Though the entries contain pictures, the copy you make should hold only the rest, exactly as written.

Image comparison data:
:::
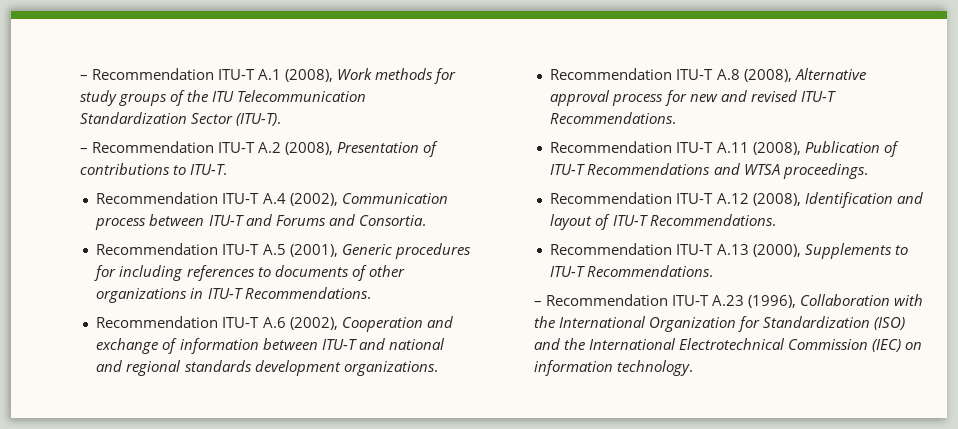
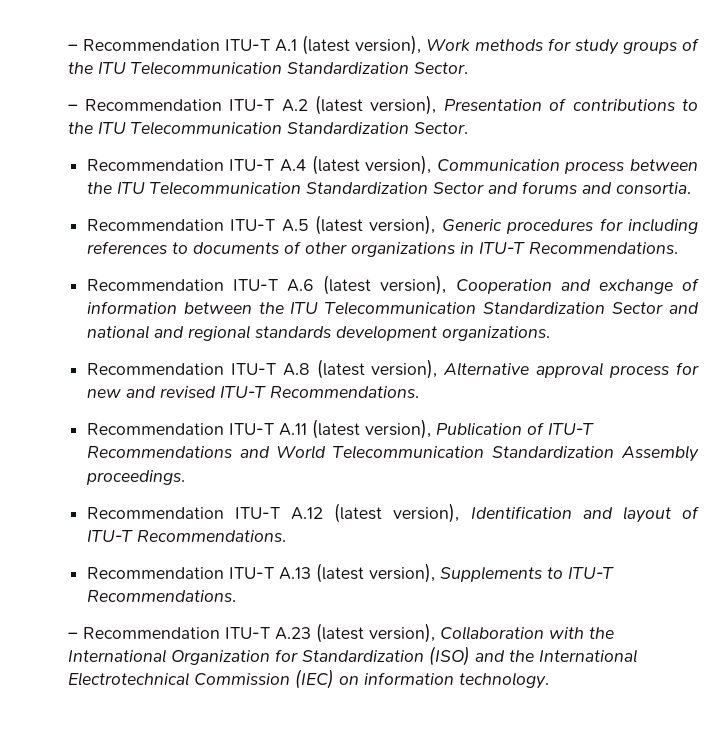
[285,69,334,82] (2008), -> [301,35,421,55] (latest version),
[190,113,282,126] Sector (ITU-T). -> [413,62,468,74] Sector.
[285,142,334,155] (2008), -> [315,95,437,115] (latest version),
[190,164,228,175] ITU-T. -> [67,121,468,135] the ITU Telecommunication Standardization Sector.
[289,193,338,206] (2002), -> [311,155,432,175] (latest version),
[208,214,426,226] ITU-T and Forums and Consortia. -> [86,181,691,195] the ITU Telecommunication Standardization Sector and forums and consortia.
[289,244,338,257] (2001), -> [315,215,436,235] (latest version),
[289,317,338,330] (2002), -> [323,275,447,295] (latest version),
[321,339,357,350] ITU-T -> [258,301,664,315] the ITU Telecommunication Standardization Sector
[743,69,792,82] (2008), -> [316,359,438,379] (latest version),
[752,142,801,155] (2008), -> [311,419,431,439] (latest version),
[743,164,780,175] WTSA -> [276,445,699,462] World Telecommunication Standardization Assembly
[752,193,801,206] (2008), -> [334,503,460,523] (latest version),
[752,244,801,257] (2000), -> [315,563,435,583] (latest version),
[748,295,797,308] (1996), -> [315,623,435,643] (latest version),

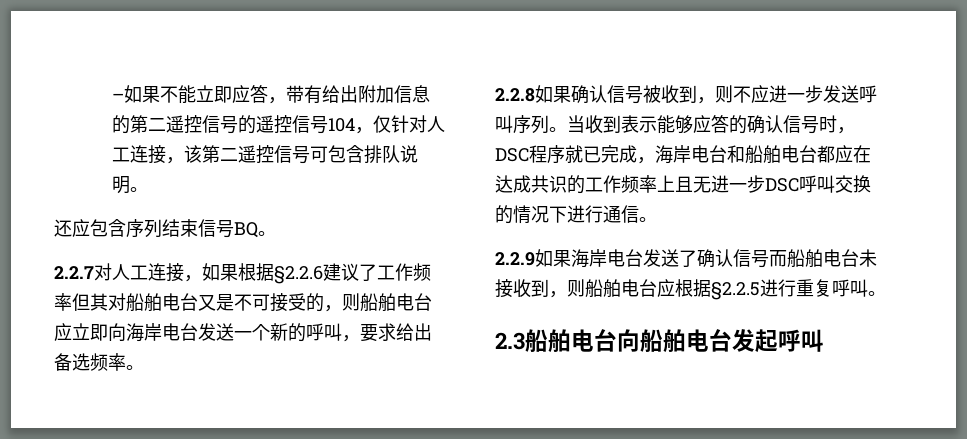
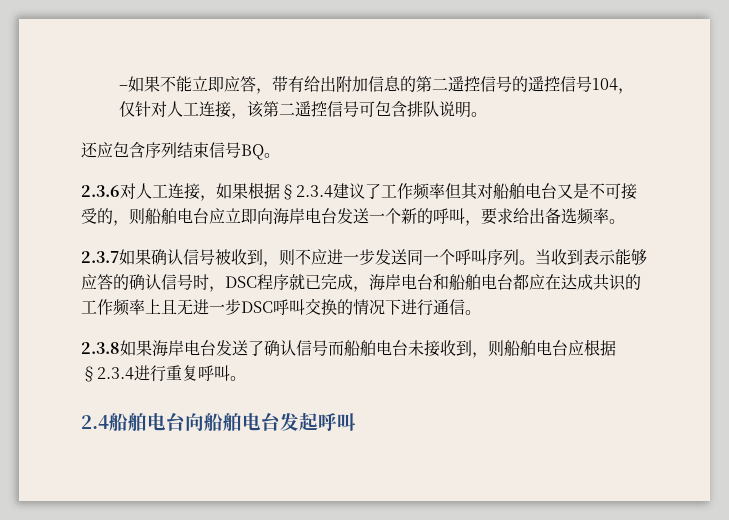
[54,266,94,279] 2.2.7 -> [81,185,120,197] 2.3.6
[274,266,323,284] §2.2.6 -> [280,184,333,200] §2.3.4
[495,88,535,102] 2.2.8 -> [81,251,119,263] 2.3.7
(859, 94) none -> [407,249,455,265] 同一个
[495,252,535,266] 2.2.9 -> [81,342,120,354] 2.3.8
[711,282,760,300] §2.2.5 -> [81,366,134,382] §2.3.4
[495,332,525,350] 2.3 -> [81,415,109,429] 2.4

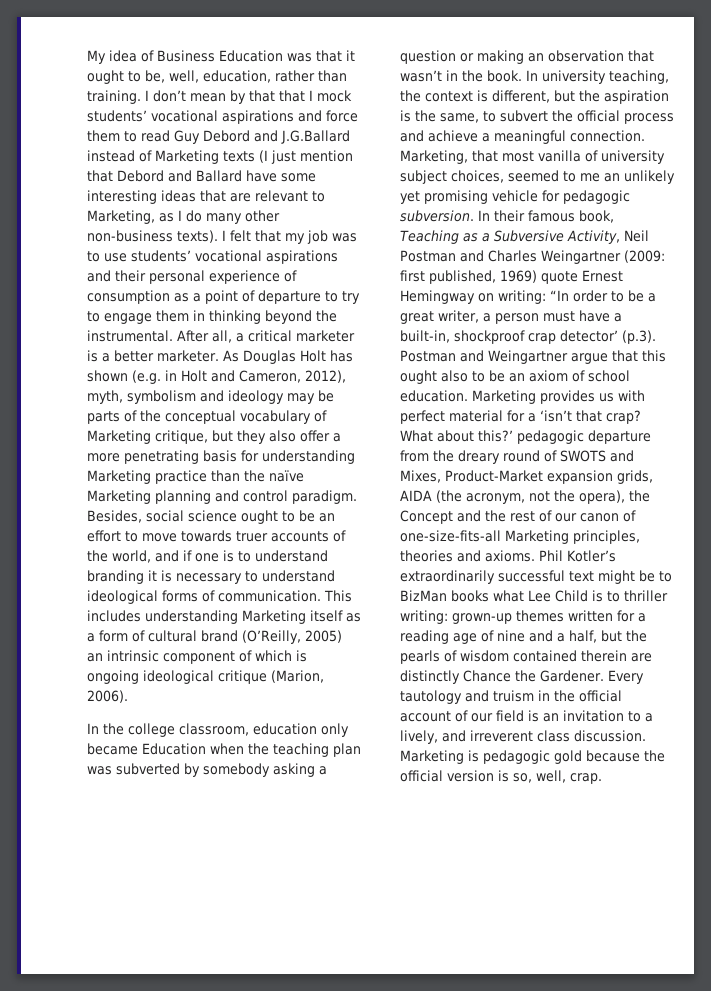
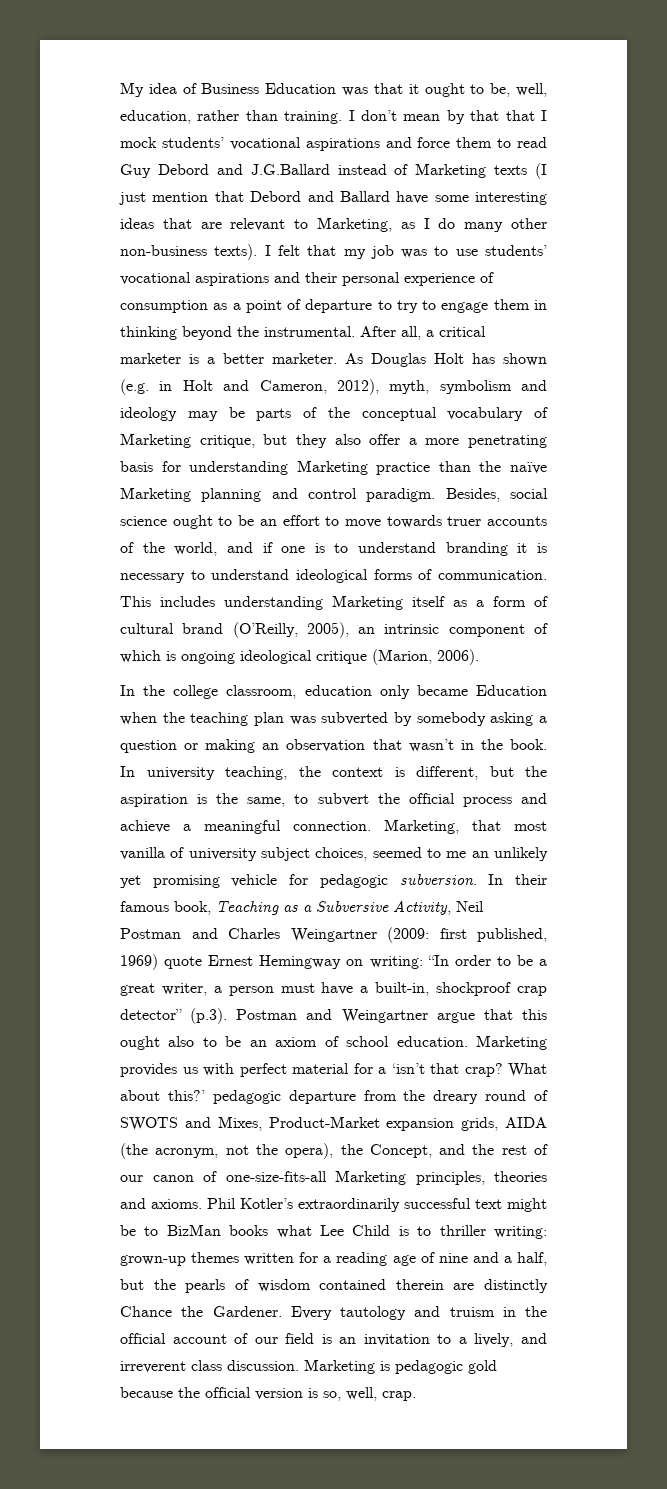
[305,630,342,643] 2005) -> [306,622,349,638] 2005),
[560,330,618,342] detector’ -> [120,1009,182,1020] detector”
[400,510,453,524] Concept -> [369,1144,432,1158] Concept,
:::
The answer
[285,69,334,82] (2008), -> [301,35,421,55] (latest version),
[190,113,282,126] Sector (ITU-T). -> [413,62,468,74] Sector.
[285,142,334,155] (2008), -> [315,95,437,115] (latest version),
[190,164,228,175] ITU-T. -> [67,121,468,135] the ITU Telecommunication Standardization Sector.
[289,193,338,206] (2002), -> [311,155,432,175] (latest version),
[208,214,426,226] ITU-T and Forums and Consortia. -> [86,181,691,195] the ITU Telecommunication Standardization Sector and forums and consortia.
[289,244,338,257] (2001), -> [315,215,436,235] (latest version),
[289,317,338,330] (2002), -> [323,275,447,295] (latest version),
[321,339,357,350] ITU-T -> [258,301,664,315] the ITU Telecommunication Standardization Sector
[743,69,792,82] (2008), -> [316,359,438,379] (latest version),
[752,142,801,155] (2008), -> [311,419,431,439] (latest version),
[743,164,780,175] WTSA -> [276,445,699,462] World Telecommunication Standardization Assembly
[752,193,801,206] (2008), -> [334,503,460,523] (latest version),
[752,244,801,257] (2000), -> [315,563,435,583] (latest version),
[748,295,797,308] (1996), -> [315,623,435,643] (latest version),

[54,266,94,279] 2.2.7 -> [81,185,120,197] 2.3.6
[274,266,323,284] §2.2.6 -> [280,184,333,200] §2.3.4
[495,88,535,102] 2.2.8 -> [81,251,119,263] 2.3.7
(859, 94) none -> [407,249,455,265] 同一个
[495,252,535,266] 2.2.9 -> [81,342,120,354] 2.3.8
[711,282,760,300] §2.2.5 -> [81,366,134,382] §2.3.4
[495,332,525,350] 2.3 -> [81,415,109,429] 2.4

[305,630,342,643] 2005) -> [306,622,349,638] 2005),
[560,330,618,342] detector’ -> [120,1009,182,1020] detector”
[400,510,453,524] Concept -> [369,1144,432,1158] Concept,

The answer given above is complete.